• [Record set]
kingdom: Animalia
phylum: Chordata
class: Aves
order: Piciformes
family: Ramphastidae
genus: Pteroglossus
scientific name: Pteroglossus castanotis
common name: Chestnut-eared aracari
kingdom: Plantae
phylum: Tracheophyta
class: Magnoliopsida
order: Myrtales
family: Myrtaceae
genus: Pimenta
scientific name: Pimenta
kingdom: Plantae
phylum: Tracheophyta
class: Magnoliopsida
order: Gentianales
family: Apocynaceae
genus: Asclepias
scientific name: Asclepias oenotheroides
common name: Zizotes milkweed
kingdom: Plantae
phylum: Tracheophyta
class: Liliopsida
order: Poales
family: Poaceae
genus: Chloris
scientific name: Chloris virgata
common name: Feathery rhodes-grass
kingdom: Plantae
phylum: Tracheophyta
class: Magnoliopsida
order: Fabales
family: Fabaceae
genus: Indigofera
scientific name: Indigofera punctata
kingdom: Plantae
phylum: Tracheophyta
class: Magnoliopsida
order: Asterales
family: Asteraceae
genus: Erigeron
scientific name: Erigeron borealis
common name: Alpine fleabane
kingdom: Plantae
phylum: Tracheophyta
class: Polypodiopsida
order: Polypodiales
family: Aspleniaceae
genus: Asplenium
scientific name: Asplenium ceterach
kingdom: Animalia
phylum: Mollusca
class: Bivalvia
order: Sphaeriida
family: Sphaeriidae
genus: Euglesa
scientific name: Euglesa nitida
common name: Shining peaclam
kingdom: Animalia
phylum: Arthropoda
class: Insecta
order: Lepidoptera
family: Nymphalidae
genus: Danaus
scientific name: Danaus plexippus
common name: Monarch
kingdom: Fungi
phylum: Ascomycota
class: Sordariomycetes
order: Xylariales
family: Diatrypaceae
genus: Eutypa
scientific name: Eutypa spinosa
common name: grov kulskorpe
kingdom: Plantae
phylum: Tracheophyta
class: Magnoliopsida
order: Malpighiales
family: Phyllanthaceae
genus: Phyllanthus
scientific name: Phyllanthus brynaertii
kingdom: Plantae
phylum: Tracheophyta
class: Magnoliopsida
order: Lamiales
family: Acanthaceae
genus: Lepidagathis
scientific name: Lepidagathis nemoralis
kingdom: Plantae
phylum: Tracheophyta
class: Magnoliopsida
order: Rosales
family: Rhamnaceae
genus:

• [Set exercise] Reproduce all of the material above verbatim, keeping every line in its original order.

• [Task output]
kingdom: Animalia
phylum: Chordata
class: Aves
order: Piciformes
family: Ramphastidae
genus: Pteroglossus
scientific name: Pteroglossus castanotis
common name: Chestnut-eared aracari
kingdom: Plantae
phylum: Tracheophyta
class: Magnoliopsida
order: Myrtales
family: Myrtaceae
genus: Pimenta
scientific name: Pimenta
kingdom: Plantae
phylum: Tracheophyta
class: Magnoliopsida
order: Gentianales
family: Apocynaceae
genus: Asclepias
scientific name: Asclepias oenotheroides
common name: Zizotes milkweed
kingdom: Plantae
phylum: Tracheophyta
class: Liliopsida
order: Poales
family: Poaceae
genus: Chloris
scientific name: Chloris virgata
common name: Feathery rhodes-grass
kingdom: Plantae
phylum: Tracheophyta
class: Magnoliopsida
order: Fabales
family: Fabaceae
genus: Indigofera
scientific name: Indigofera punctata
kingdom: Plantae
phylum: Tracheophyta
class: Magnoliopsida
order: Asterales
family: Asteraceae
genus: Erigeron
scientific name: Erigeron borealis
common name: Alpine fleabane
kingdom: Plantae
phylum: Tracheophyta
class: Polypodiopsida
order: Polypodiales
family: Aspleniaceae
genus: Asplenium
scientific name: Asplenium ceterach
kingdom: Animalia
phylum: Mollusca
class: Bivalvia
order: Sphaeriida
family: Sphaeriidae
genus: Euglesa
scientific name: Euglesa nitida
common name: Shining peaclam
kingdom: Animalia
phylum: Arthropoda
class: Insecta
order: Lepidoptera
family: Nymphalidae
genus: Danaus
scientific name: Danaus plexippus
common name: Monarch
kingdom: Fungi
phylum: Ascomycota
class: Sordariomycetes
order: Xylariales
family: Diatrypaceae
genus: Eutypa
scientific name: Eutypa spinosa
common name: grov kulskorpe
kingdom: Plantae
phylum: Tracheophyta
class: Magnoliopsida
order: Malpighiales
family: Phyllanthaceae
genus: Phyllanthus
scientific name: Phyllanthus brynaertii
kingdom: Plantae
phylum: Tracheophyta
class: Magnoliopsida
order: Lamiales
family: Acanthaceae
genus: Lepidagathis
scientific name: Lepidagathis nemoralis
kingdom: Plantae
phylum: Tracheophyta
class: Magnoliopsida
order: Rosales
family: Rhamnaceae
genus:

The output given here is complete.